Cosmologie come innamoramenti, come rivelazioni,

racconti che si destano improvvisi, come gli sguardi della

volta celeste, facendo danzare la vista in una grande

armonia senza fine, che non si fa raccontare, non si fa

definire, tanto è il limite senza limite che viene dalle

variazione, dalle fughe, dalle geometrie e da tutto

quanto è pesante ma è leggero e fisico, ma è

metafisico. Con tutta una serie di duplicità, che sono

molteplicità, ma anche unità, perché tutto si tiene in

uno spettacolo inevitabile, che fa trattenere il respiro,

sospende la stessa poesia, la parola, per poi destarla

sotto forma di sogni ad occhi aperti, di teatralità

che fa il giro largo dell’orizzonte, da cui tutto emana

e di cui anche noi siamo parti, in uno spazio e in un tempo,

che fa parte dello spazio e del tempo.

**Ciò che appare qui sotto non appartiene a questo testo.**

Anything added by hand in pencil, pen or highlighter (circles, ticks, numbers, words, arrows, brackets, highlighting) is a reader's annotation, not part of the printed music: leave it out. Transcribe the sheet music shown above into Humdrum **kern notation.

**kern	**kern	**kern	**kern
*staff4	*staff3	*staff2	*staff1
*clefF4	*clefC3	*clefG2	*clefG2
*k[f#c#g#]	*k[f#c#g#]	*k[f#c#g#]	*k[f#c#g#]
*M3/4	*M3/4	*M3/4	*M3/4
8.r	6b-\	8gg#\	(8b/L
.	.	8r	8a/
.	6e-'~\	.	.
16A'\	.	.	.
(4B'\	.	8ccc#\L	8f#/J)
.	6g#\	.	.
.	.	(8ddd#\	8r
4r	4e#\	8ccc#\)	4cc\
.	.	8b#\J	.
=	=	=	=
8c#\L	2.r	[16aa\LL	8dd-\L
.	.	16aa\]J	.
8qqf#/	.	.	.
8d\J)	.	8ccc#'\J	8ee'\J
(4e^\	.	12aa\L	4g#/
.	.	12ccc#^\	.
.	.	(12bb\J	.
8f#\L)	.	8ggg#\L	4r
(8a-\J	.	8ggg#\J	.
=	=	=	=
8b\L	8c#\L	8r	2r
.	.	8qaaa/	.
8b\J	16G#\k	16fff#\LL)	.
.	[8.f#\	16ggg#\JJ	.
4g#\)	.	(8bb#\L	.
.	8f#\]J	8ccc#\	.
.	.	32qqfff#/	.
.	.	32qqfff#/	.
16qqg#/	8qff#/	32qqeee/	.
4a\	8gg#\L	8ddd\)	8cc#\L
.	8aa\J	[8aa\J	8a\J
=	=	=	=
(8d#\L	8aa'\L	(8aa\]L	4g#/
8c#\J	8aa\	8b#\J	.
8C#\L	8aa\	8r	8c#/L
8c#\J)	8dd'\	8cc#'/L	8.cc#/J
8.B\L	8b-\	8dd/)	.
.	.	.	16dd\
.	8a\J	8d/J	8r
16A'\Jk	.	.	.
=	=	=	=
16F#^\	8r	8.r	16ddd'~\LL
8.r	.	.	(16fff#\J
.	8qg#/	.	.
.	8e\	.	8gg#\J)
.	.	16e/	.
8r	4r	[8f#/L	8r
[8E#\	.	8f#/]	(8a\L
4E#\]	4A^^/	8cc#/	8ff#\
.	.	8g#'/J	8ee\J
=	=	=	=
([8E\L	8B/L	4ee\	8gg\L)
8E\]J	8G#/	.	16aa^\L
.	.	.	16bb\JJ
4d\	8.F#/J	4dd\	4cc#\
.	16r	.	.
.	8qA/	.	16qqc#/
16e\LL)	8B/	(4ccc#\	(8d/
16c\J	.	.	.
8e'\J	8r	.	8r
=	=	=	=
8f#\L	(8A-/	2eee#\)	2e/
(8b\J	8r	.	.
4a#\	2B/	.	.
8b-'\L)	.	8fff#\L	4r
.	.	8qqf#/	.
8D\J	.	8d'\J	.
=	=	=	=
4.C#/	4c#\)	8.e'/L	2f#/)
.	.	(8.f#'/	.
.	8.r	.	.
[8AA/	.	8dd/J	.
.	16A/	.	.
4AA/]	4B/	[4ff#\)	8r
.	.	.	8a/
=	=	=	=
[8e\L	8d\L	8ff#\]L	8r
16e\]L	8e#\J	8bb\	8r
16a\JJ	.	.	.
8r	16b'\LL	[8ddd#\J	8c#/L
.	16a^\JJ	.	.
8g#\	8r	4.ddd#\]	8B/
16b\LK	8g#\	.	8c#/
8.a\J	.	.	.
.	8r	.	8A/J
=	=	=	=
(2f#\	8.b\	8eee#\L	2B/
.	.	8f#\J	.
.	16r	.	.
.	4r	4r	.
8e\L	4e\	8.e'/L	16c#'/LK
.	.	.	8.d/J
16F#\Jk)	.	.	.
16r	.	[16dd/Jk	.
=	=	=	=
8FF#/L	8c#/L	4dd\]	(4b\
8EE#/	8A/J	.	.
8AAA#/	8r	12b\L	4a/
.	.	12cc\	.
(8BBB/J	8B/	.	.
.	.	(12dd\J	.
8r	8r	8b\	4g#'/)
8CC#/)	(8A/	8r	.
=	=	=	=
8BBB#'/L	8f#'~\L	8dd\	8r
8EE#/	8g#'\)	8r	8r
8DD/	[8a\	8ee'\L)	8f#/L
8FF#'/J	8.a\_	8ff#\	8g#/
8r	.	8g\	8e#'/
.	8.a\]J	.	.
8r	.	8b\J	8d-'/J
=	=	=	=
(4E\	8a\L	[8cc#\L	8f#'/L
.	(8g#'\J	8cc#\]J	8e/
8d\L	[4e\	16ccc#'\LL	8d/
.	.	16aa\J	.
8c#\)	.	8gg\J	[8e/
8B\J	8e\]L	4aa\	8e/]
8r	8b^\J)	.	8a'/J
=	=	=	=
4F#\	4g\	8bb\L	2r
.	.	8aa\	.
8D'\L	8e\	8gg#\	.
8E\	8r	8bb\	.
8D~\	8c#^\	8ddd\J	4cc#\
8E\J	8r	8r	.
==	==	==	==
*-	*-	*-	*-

Dalle cosmiche

apparizioni in cui, divinità, angeli e demoni, hanno

dominato fantasie e sogni, allucinazioni e incubi

si ergono oggi enigmi appena sfiorati dal pensiero,

narrazioni e saperi che superano la portata antropologica,

perché sono orientate ad infinito, ad infiniti, dove monologo

interiore e teorie scientifiche, accompagnano i sogni

alle porte di una grande porta, là dove comincia

il viaggio degli anni luce, tanti che si perdono gli alfabeti

del possibile, mentre quelli dell’impossibile si avanzano,

presentano come sirene tentatrici e bisogna indossare

le sembianze di Ulisse, se si vuole resistere agli incanti

desideranti del nulla, risolvendole in canto immaginario.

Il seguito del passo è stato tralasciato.